No i uwielbiam 'Witamy we wszechświecie'. To trochę trudniejsza książka o astrofizyce (jak sami autorzy tłumaczą we wstępie - poziom kursu akademickiego astro dla studentów kierunków techniczno-przyrodniczych).

bojowonastawionaowca

@MlodyMarketingowiec Jeśli chodzi o reportaże czy książki bardziej gospodarcze bądź cokolwiek związanego z Chinami, to mógłbym się rozpisywać i rozpisywać, bo to jakieś 100 na półce + 500 w pdfach/epubach i mogę polecać i polecać

aceventura

@MlodyMarketingowiec „Przygody Alexa w Krainie Liczb. Podróże po cudownym świecie matematyki” - Alex Bellos


Pomimo, że tytuł sugeruje książkę dla dzieci, to raczej jest to książka typowo popularnonaukowa dla starszej młodzieży/dorosłych.


Opis: W Przygodach Alexa w krainie liczb omówiono różne gałęzie matematyki, w kolejności odpowiadającej mniej więcej chronologii ich rozwoju w historii matematyki. Zagadnienia teoretyczne omawiane są na przykładzie analizy konkretnych problemów i ilustrowane anegdotami oraz sylwetkami postaci historycznych i żyjących. Autor przedstawia historię dociekań matematycznych w zakresie wybranych problemów oraz przedstawia (często zaskakujące) zastosowania wiedzy matematycznej. W każdym rozdziale znajdują się wywiady z wybitnymi matematykami oraz najróżniejszej maści pasjonatami matematyki, np. z kolekcjonerem suwaków logarytmicznych, znawcą numerologii czy zwycięzcą zawodów w liczeniu w pamięci na czas. Autor relacjonuje również swoje matematyczne podróże, np. do Japonii, gdzie odwiedził klubu sorobanu i poznał szympansa umiejącego liczyć, czy do Indii, gdzie spotkał się z guru matematyki wedyjskiej. Autor pokazuje obecność matematyki w życiu codziennym oraz jej związki z przemysłem, rolnictwem, architekturą, kulturą (również popularną), religią, filozofią czy rozrywką.

sullaf

"Zła krew" John Carreryrou. Opisuje historię jednego z największych przekrętów w historii start-upów. Projekt zakładał wynalezienie narzędzia diagnostycznego, które na podstawie kropelki krwi będzie w stanie przeprowadzić kompleksową

i dokładną diagnostykę. Pozyskano lekko ponad miliard dolarów, właścicielkę start-upu okrzyknięto najmłodszą miliarderką na świecie.

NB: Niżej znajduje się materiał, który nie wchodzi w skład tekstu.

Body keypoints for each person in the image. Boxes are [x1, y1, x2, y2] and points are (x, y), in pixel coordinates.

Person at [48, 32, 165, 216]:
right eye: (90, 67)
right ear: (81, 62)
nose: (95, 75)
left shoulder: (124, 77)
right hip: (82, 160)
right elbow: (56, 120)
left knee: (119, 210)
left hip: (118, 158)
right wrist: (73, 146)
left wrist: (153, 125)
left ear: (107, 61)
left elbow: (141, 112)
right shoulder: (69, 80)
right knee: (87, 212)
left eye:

Projekt miał tylko jedną, małą wadę. Nie działał. Autor książki dokładnie pokazuje cała architekturę kłamstwa budowanego przez właścicielkę firmy, aż do szczęśliwego końca - czyli jej głośnego upadku.

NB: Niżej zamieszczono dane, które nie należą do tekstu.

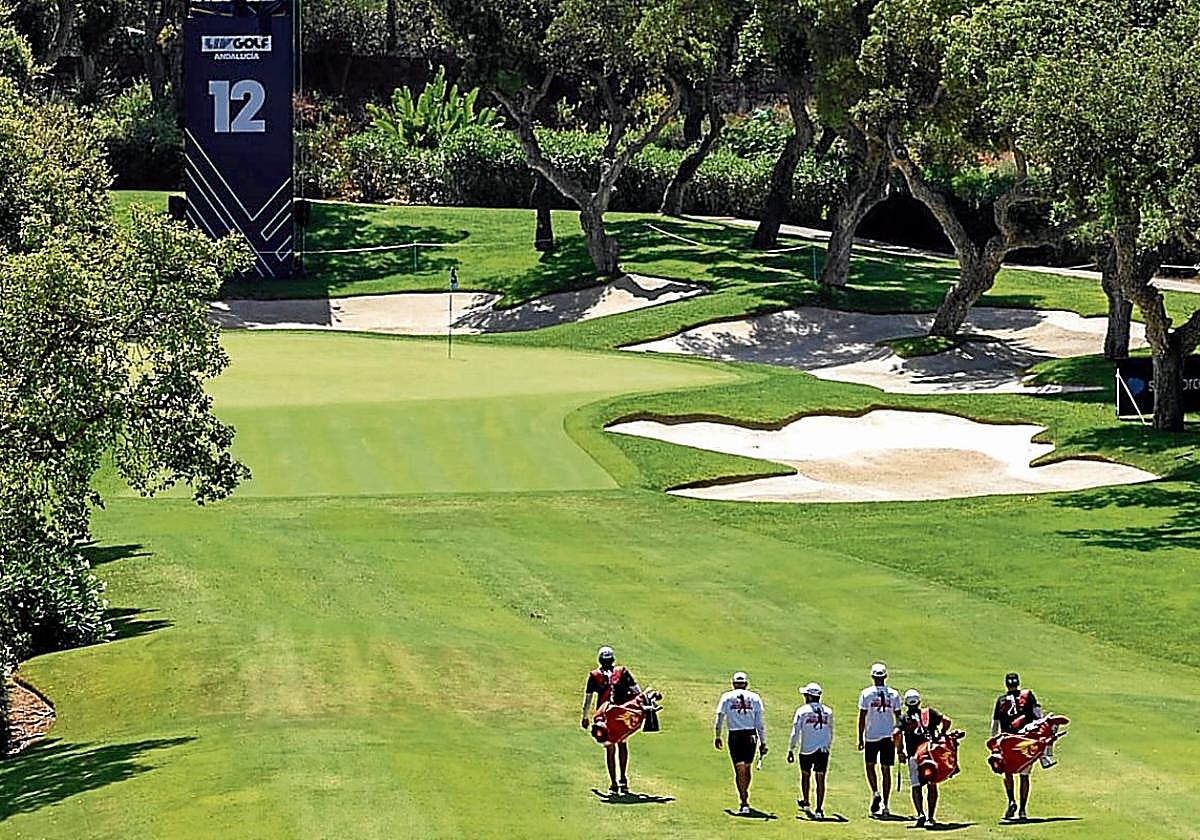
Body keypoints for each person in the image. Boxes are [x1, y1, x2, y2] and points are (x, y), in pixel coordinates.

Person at [992, 672, 1053, 821]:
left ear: (1006, 684)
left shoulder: (1001, 700)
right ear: (1018, 683)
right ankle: (1023, 810)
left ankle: (1012, 800)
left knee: (1007, 773)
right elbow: (1039, 717)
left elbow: (995, 724)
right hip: (1025, 742)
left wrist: (993, 743)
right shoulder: (1028, 696)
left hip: (1007, 742)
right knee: (1024, 775)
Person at [581, 645, 641, 795]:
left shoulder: (594, 676)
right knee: (622, 744)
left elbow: (588, 699)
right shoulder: (622, 672)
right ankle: (623, 780)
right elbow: (637, 691)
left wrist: (585, 717)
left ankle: (613, 783)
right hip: (620, 715)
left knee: (609, 748)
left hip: (604, 718)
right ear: (612, 659)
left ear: (600, 660)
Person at [714, 671, 768, 815]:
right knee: (746, 768)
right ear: (746, 684)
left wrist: (718, 735)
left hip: (735, 735)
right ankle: (745, 795)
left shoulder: (727, 697)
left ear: (733, 684)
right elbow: (760, 723)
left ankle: (743, 800)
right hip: (750, 735)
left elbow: (720, 717)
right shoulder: (755, 698)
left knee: (739, 769)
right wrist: (763, 741)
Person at [898, 689, 952, 829]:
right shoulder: (929, 713)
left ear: (906, 704)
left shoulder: (904, 718)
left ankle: (920, 813)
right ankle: (931, 817)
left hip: (914, 756)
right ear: (919, 702)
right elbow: (946, 721)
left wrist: (899, 751)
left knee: (916, 786)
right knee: (932, 784)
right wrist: (942, 734)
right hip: (930, 754)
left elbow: (896, 733)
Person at [858, 662, 902, 816]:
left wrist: (860, 737)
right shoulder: (894, 694)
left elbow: (862, 717)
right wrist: (899, 741)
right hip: (888, 736)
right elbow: (899, 718)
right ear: (885, 677)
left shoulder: (866, 693)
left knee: (870, 766)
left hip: (872, 735)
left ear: (872, 677)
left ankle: (875, 792)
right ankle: (886, 804)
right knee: (886, 770)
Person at [787, 682, 834, 820]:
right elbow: (831, 730)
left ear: (808, 696)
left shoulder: (802, 711)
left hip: (807, 748)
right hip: (823, 749)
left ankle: (806, 802)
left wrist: (791, 749)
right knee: (820, 779)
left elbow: (795, 731)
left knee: (805, 775)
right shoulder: (828, 711)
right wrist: (828, 745)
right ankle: (819, 809)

Styl lekki, wchodzi jak słodkie, rozcieńczone winko.


Polecić mogę każdemu, zwłaszcza:

a) zbyt mocno zapatrzonym w "American dream" i kult spektakularnego sukcesu

b) ludziom związanym z szeroko pojętymi "life sciences".

Marvinn8686

Z reportaży jeśli ktoś jeszcze nie czytał to polecam "Gottland" Mariusza Szczygła (jest też audiobook). Fajne historie z życia znanych i nieznanych mieszkańców kraju zza naszej południowej granicy. Lekko, z humorem (choć historie czasem smutne jak to w życiu).